M. Cluthers est fou. Il vit dans un monde parallèle où sa modeste usine de fabrication d’enveloppes reçevrait encore des commandes. Une boîte qui fait réparer ses vieilles machines par son unique employé, tandis que la secrétaire tente vainement de ramener le patron à la raison. Le malheureux, perdu dans son délire sans fin, monologue à longueur de journée, qu’il soit au travail ou dans son rituel bus vers la maison. A force, on se demande même s’il n’est pas en train de rêver, ou s’il ne séjourne pas dans un monde virtuel, coincé chez lui ou dans un lit d’hôpital. Finalement, cette situation touche surtout les derniers mohicans, ces deux salariés qui patiemment, lui répètent que tout est fini...
L’album se déroule dans les années 50, quelque part entre le Canada et les États-Unis, mais il pourrait s’enraciner dans n’importe quelle fabrique en fin de cycle, en occident. Peu importe le lieu, le produit -on ne verra d’ailleurs pas la moindre enveloppe produite !-, pour Chris Oliveros, l’essentiel tient au personnage. Dévoré par son travail, totalement aliéné par un échec qu’il n’a pas su voir, il meurt à petit feu, comme son entreprise. Et cette histoire finalement assez répétitive, son dessin minimaliste, ses personnages qui semblent lutter contre le ridicule à longueur de page, prend une tournure universelle. Car ils existent vraiment, tous ces patrons borderline, obsédés par le travail... A cet égard, les scènes domestiques, ou Cluthers s’avère incapable d’écouter sa femme, sont saisissantes.

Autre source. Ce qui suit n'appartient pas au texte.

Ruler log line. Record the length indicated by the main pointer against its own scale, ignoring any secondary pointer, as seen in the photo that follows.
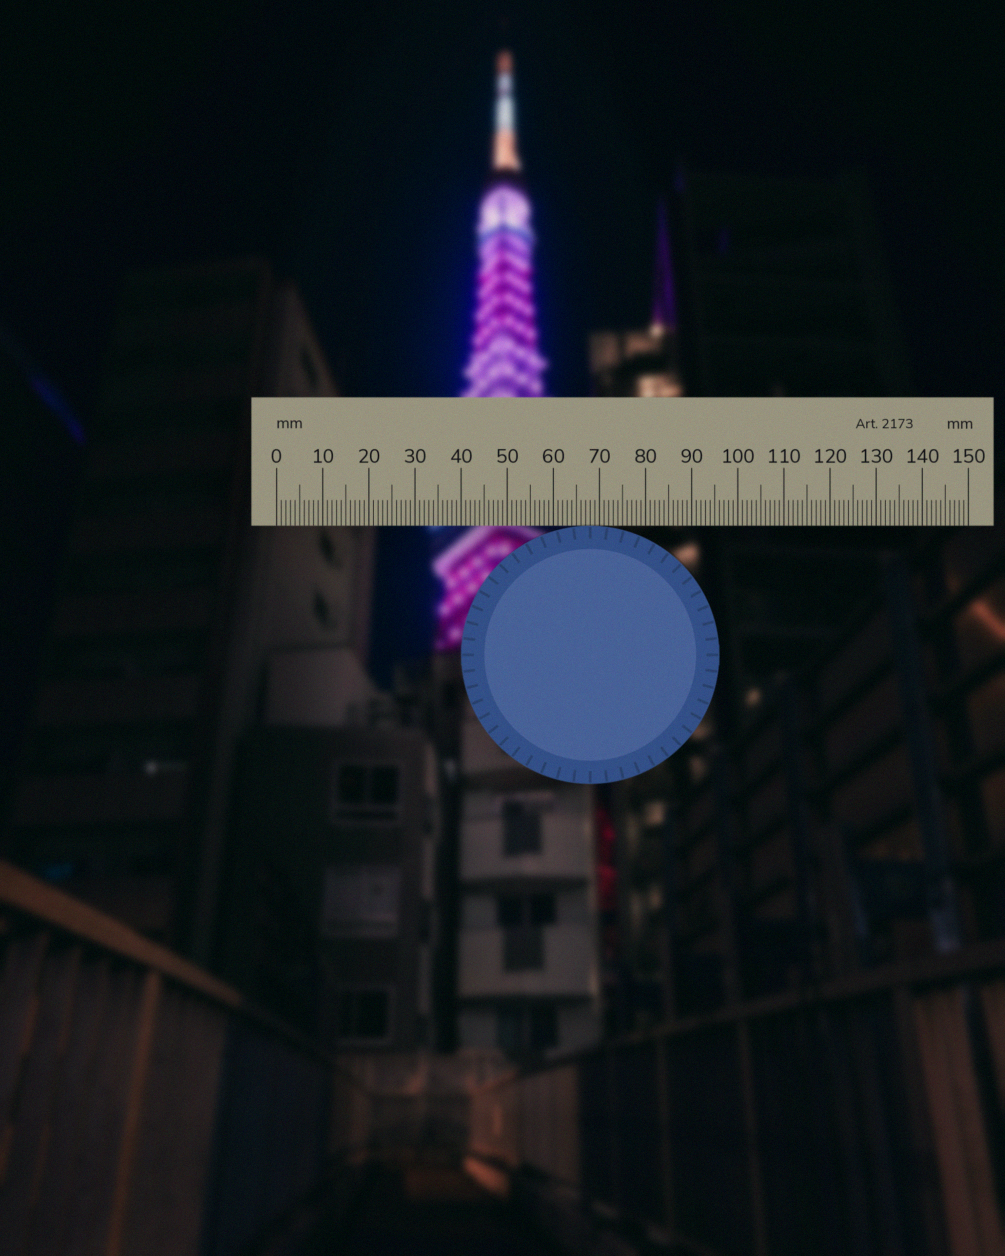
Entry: 56 mm
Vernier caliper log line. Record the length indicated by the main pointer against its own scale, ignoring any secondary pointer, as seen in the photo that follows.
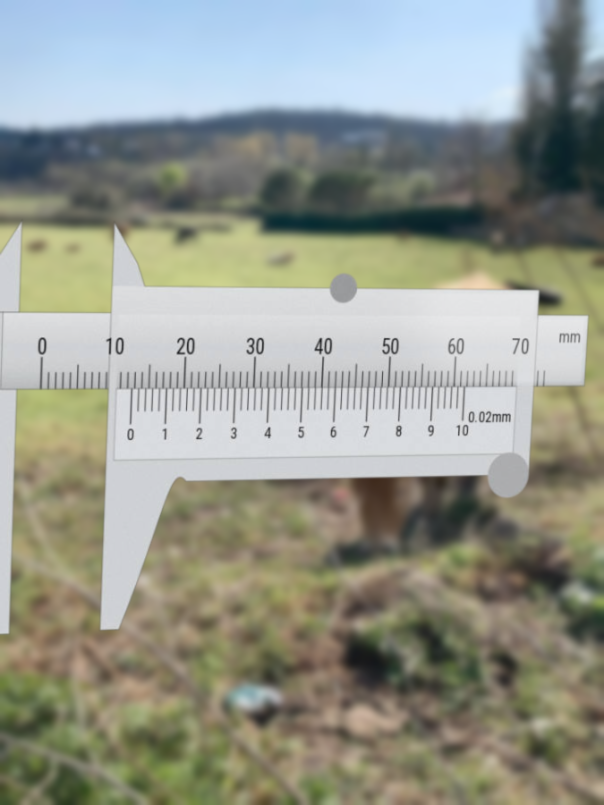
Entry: 12.6 mm
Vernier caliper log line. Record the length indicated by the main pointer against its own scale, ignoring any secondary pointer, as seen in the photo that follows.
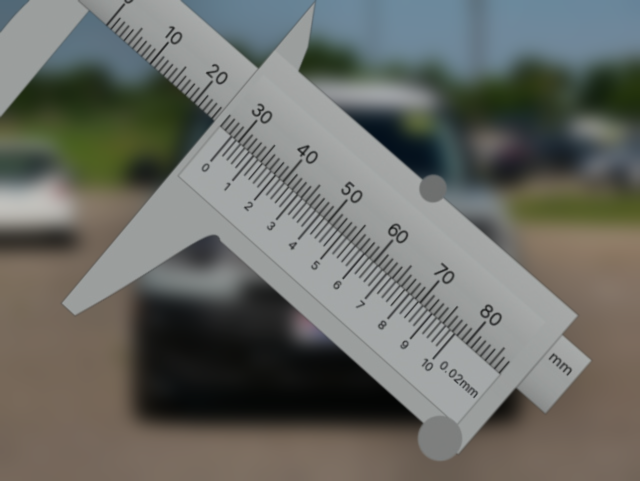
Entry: 28.5 mm
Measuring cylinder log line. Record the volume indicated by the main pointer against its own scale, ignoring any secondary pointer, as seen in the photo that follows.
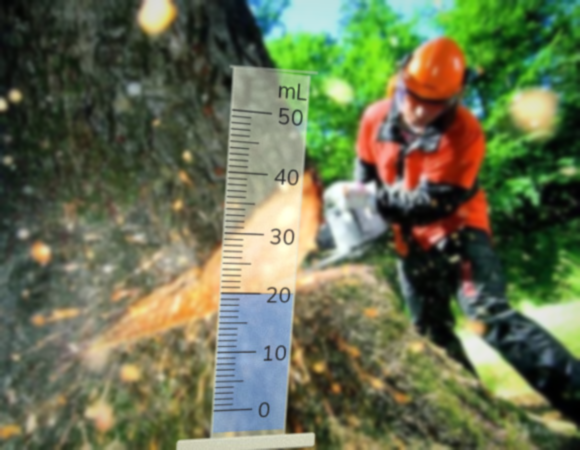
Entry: 20 mL
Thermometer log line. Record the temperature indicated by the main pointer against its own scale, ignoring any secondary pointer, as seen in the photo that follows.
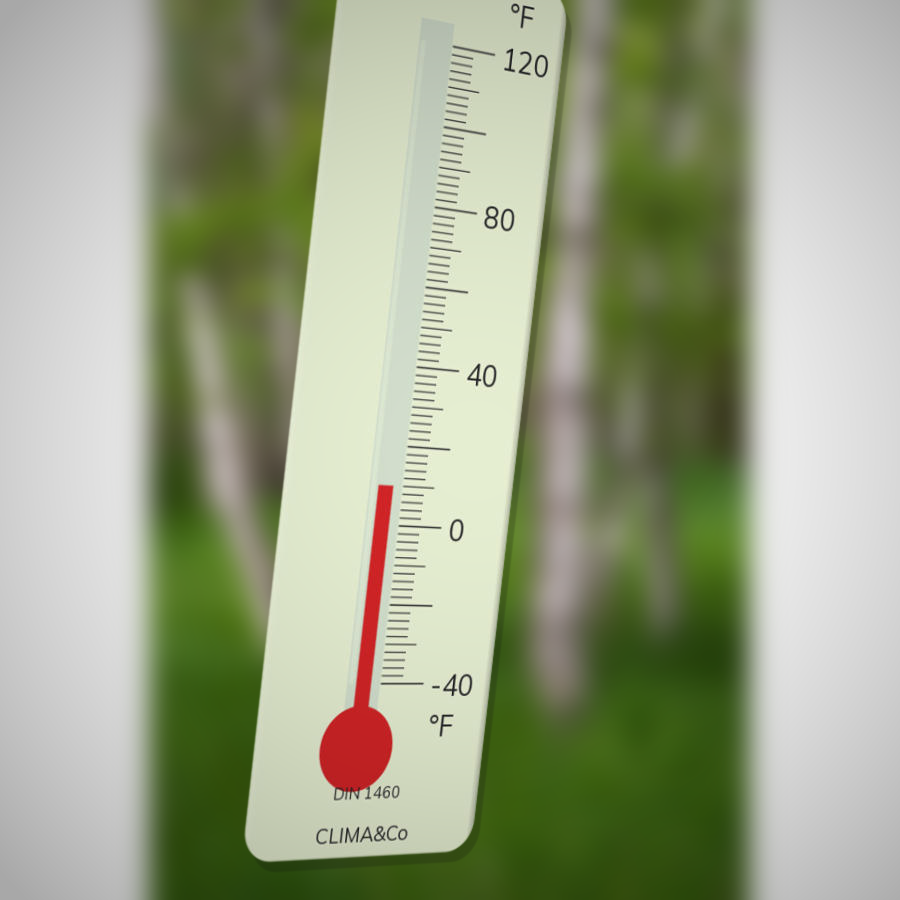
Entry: 10 °F
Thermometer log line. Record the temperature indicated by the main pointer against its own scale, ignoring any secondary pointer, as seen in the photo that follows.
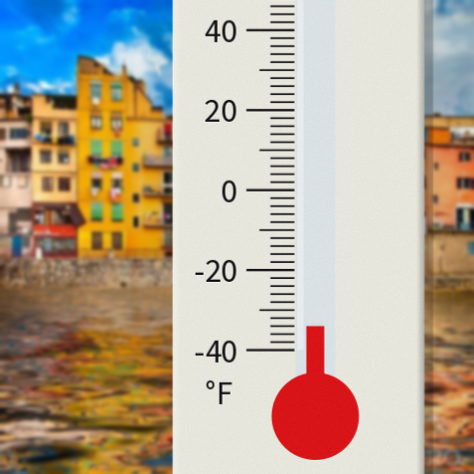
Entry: -34 °F
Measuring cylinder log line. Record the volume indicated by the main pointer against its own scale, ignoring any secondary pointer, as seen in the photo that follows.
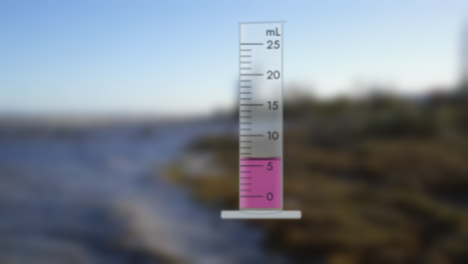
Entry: 6 mL
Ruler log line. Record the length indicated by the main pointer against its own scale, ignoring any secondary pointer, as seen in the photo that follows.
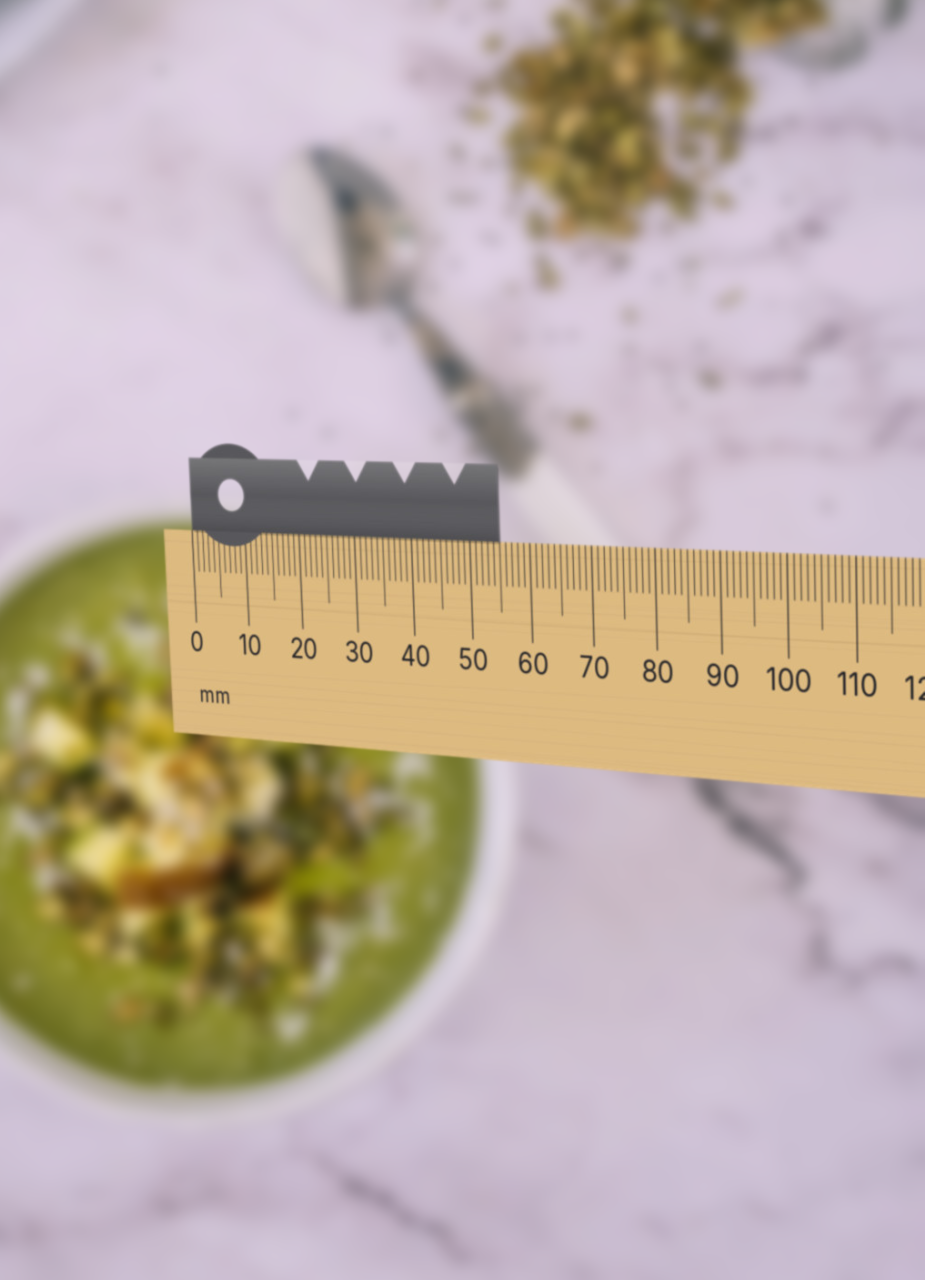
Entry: 55 mm
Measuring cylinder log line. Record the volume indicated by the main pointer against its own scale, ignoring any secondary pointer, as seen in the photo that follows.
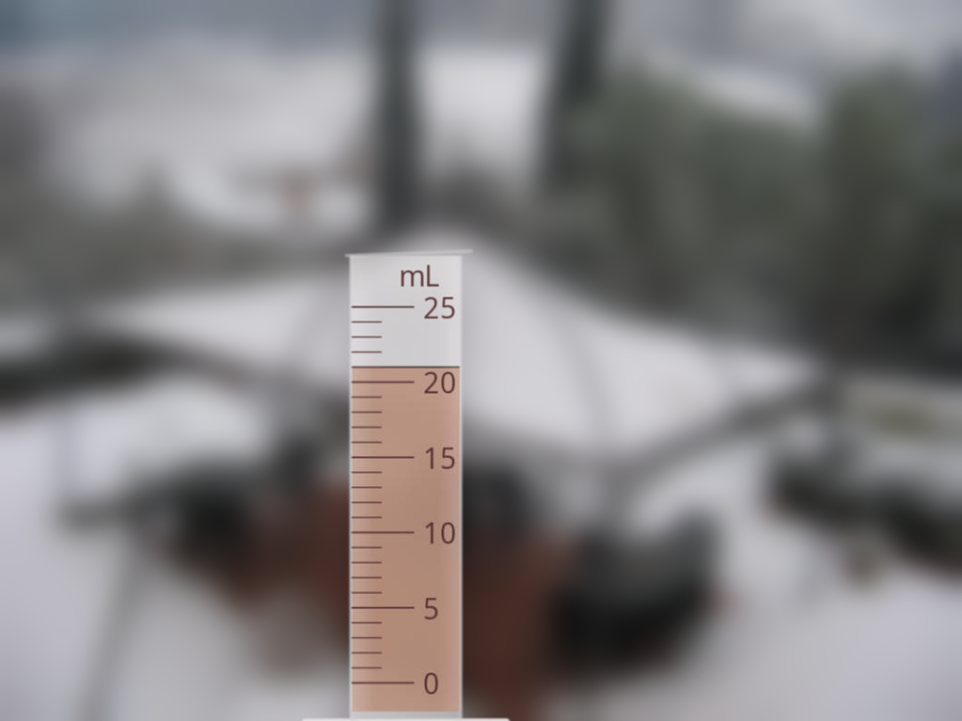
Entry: 21 mL
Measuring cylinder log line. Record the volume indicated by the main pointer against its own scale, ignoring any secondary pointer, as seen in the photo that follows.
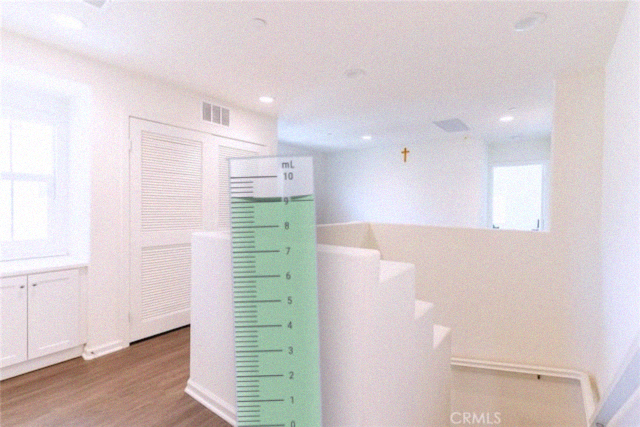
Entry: 9 mL
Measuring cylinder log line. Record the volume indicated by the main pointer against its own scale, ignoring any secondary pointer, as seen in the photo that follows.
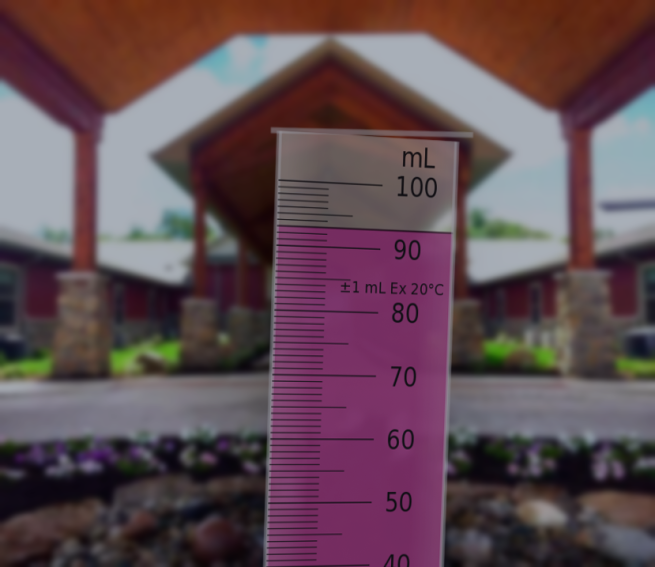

Outre un choix typé comics indés, l’auteur a bien fait de s’éloigner du réalisme. Son dessin fait presque penser, parfois, à du Willem. Chris Oliveros, demeure avant tout connu comme éditeur, et pas des moindres : Chester Brown, Adrian Tomine, Seth et Joe Matt ont publié chez Drawn and Quarterly, la maison qu’il a fondée en 1990.